The executive order does not simply grant the waiver. The EPA, now headed by Obama appointee Lisa Jackson, has to go through a formal review process that includes a 30-day public comment period. Becker said the waiver would probably be granted in April or May.
The Sierra Club was celebrating, too. According to Ann Mesnikoff, senior representative of the club's global warming and energy program, "What President Obama did today was what he promised to do, and reflects his emphasis on science and sound policy. California has been waiting for years with 13 other states and the District of Columbia to move forward with greenhouse gas standards for motor vehicles."
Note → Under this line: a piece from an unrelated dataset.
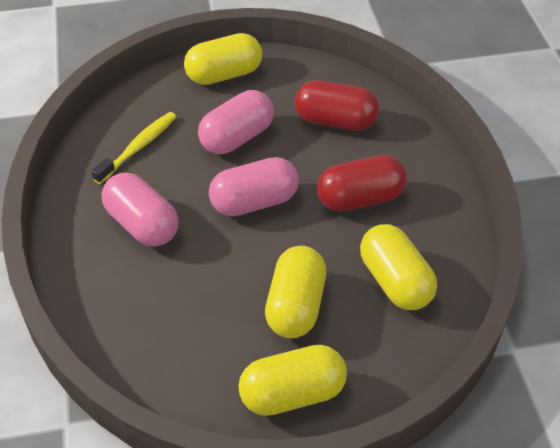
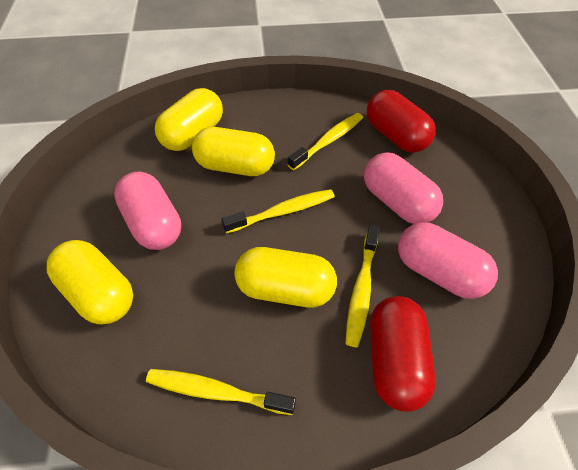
yellow toothbrush: [91,112,177,184] = 1 -> [146,369,296,415] [221,189,335,234] [288,113,363,170] [345,225,380,347] = 4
The auto industry has long opposed granting the waiver -- and has previously sued to prevent it from being implemented. But it now seems resigned to working with the Obama administration. Dave McCurdy, president of the Alliance of Automobile Manufacturers, which represents 11 carmakers, called for "a nationwide program that bridges state and federal concerns and moves all stakeholders forward..." McCurdy criticized the "three voices" -- including the EPA, California's Air Resources Board and the National Highway Traffic Safety Administration -- that make policy on fuel economy and carbon emissions.
Gloria Bergquist, a spokesperson for the Alliance, said that the Obama administration may be "opening the door" to a single comprehensive solution that "can bridge what the automakers, the federal government and the states all want. They had the EPA and the Department of Transportation together in the same room." Does a lawsuit remain a possibility? We never speculate on legal strategy," Ms. Berquist said.
The industry contends that the California law requires it to build fuel-efficient cars, and only the federal government has authority to set such policy. But that argument has not prevailed. "The industry's strategy has been to sue in every jurisdiction, but so far they've lost in every one," Becker said. "The EPA's own lawyers said they would lose in court."
Automakers are saying they now want to move forward. "We're ready to engage the Obama administration and the Congress," said Greg Martin, General Motors' Washington spokesman. "We look forward to contributing to a comprehensive policy discussion."
Honda, which already makes the kind of small cars that the California greenhouse gas rules would presumably require, had a muted reaction to the Obama decision. "Yes, our company is saying that we're looking for a single national standard," said Edward B. Cohen, Honda's Washington spokesman. "But granting the waiver does not preclude that in the future. We anticipate that the EPA will get something rolling."